Jonah, on the other hand, felt completely enslaved to his visions of Lacey, completely devout; she was all that could possibly be thought of, everything led to her. No matter how silently he left others behind, how easily he could disappear from even those who loved him, he couldn’t make her do the same, couldn’t keep the sounds of Lacey out of his world.  The bursts of music coming from the passing car carried with them thoughts of her movements. The bassline boomed with steps she took (calves he thought of as perfect and would build shrines to in his memory in the months to come); each individual sound carrying with it a specific memory; her going up the stairs toward their apartment, her walking beside him in the park, her turning away from him only a week ago, her skirt swishing above the back of her knees.

“Why now?” Jonah asked, letting the rabbi unload his story so that he wouldn’t have to think about his own, “after all that time just going through the motions, what made you decide to walk away from it?”

The wind blew a gust of frigid air past them, as if God wanted to erase the rabbi’s answer. A group of women (Shema Israel, thought Jonah, there’s so many of them) shrieked in response, grabbing a hold of Jonah’s attention away from the rabbi’s answer until they’d crossed the street, their feathered hair and slivers of winter-braving skin disappearing beyond his sight.
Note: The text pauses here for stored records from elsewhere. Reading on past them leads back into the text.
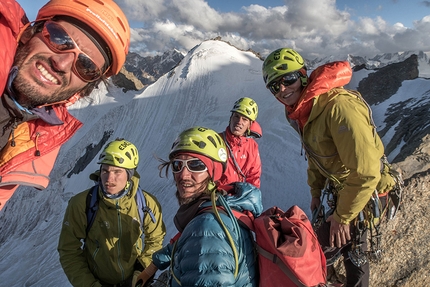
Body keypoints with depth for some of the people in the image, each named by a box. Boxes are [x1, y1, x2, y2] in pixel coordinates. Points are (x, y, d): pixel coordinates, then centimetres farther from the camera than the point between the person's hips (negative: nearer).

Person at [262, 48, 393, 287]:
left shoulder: (339, 106, -33)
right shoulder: (301, 111, -4)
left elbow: (365, 172, -32)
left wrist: (343, 216, -21)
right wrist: (316, 192, 16)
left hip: (365, 191, -8)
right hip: (341, 187, 8)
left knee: (329, 242, -2)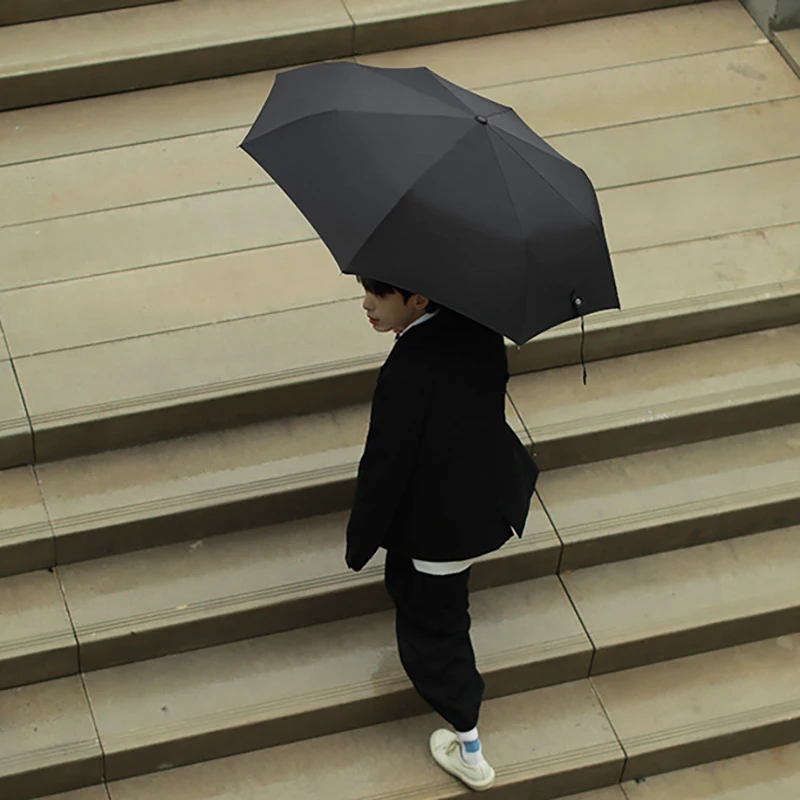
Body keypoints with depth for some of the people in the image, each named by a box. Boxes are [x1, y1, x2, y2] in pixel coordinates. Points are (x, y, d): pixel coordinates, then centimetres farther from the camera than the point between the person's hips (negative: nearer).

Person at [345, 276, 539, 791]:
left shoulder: (407, 372, -33)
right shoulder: (476, 327, -11)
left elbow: (385, 465, -24)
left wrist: (361, 542, -9)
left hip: (439, 526, -7)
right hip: (497, 495, 7)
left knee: (431, 628, 13)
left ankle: (469, 752, 22)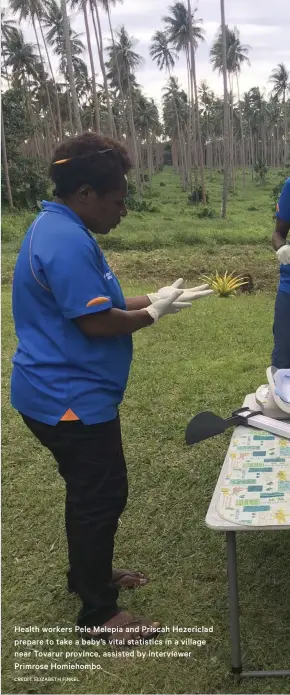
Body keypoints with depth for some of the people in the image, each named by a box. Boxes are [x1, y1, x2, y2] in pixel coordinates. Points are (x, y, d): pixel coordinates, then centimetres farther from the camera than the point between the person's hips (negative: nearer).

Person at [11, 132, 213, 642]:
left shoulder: (57, 229, 12)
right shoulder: (66, 241, -23)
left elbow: (94, 304, 15)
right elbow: (98, 322, -25)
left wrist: (152, 299, 6)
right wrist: (154, 314, -10)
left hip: (66, 392, 11)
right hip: (70, 398, -11)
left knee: (89, 491, 22)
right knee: (103, 496, 1)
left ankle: (88, 574, 40)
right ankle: (98, 614, 17)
“…and the truth of the matter is that we have no say in any of it,” the rabbi was saying. “But if I know one thing it is this: we have an equal responsibility to those we are loved by.” He took one last swig from his beer and smiled to himself, noticing that he was on course to delivering a sermon. Putting his hands in his pockets and standing up in one fluid motion, the rabbi motioned at the lone remaining bottle with a gentle nod, “You can have that last beer.” Then he turned and walked away without further goodbye, leaving Jonah alone in front of the fountain, the statues seeming more and more like they were carved from flesh.